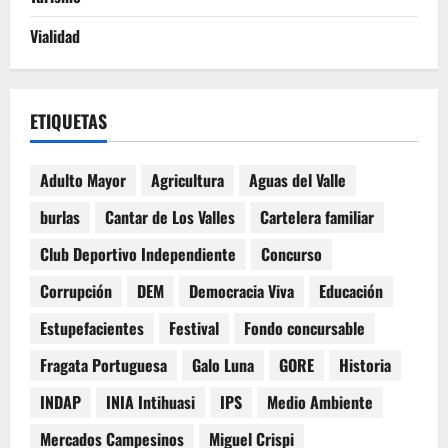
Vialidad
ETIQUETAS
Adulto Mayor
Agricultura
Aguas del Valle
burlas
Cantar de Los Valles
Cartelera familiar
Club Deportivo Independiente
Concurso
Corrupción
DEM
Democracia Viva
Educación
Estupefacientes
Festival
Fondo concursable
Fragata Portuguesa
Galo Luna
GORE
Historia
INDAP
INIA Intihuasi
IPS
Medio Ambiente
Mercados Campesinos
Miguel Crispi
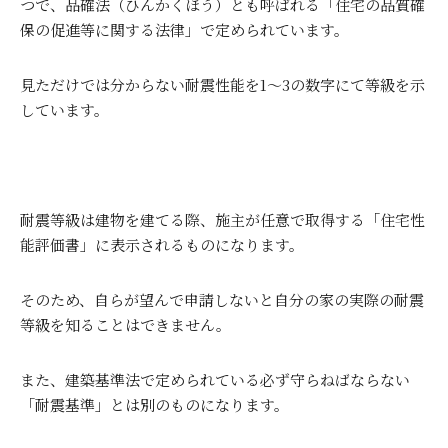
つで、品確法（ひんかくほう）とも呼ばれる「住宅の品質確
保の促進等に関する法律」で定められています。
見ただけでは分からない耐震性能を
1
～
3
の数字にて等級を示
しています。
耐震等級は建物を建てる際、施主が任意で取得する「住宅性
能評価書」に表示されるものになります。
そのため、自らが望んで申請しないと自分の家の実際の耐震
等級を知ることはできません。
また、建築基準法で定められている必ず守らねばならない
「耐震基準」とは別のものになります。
# # # # #
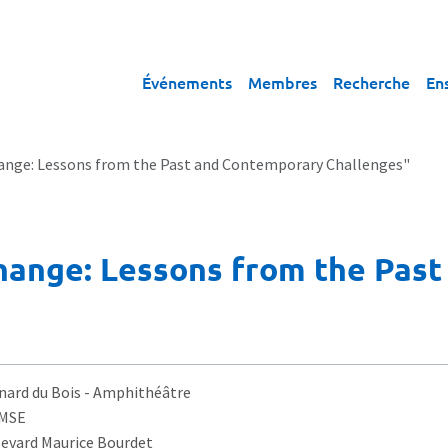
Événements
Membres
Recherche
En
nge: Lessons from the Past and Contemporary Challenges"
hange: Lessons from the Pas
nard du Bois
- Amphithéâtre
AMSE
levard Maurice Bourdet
# # # # #
Which lines of the material contain the word "Lessons"? Return each of them in full.

WRITTEN ANSWER:
nge: Lessons from the Past and Contemporary Challenges"
hange: Lessons from the Pas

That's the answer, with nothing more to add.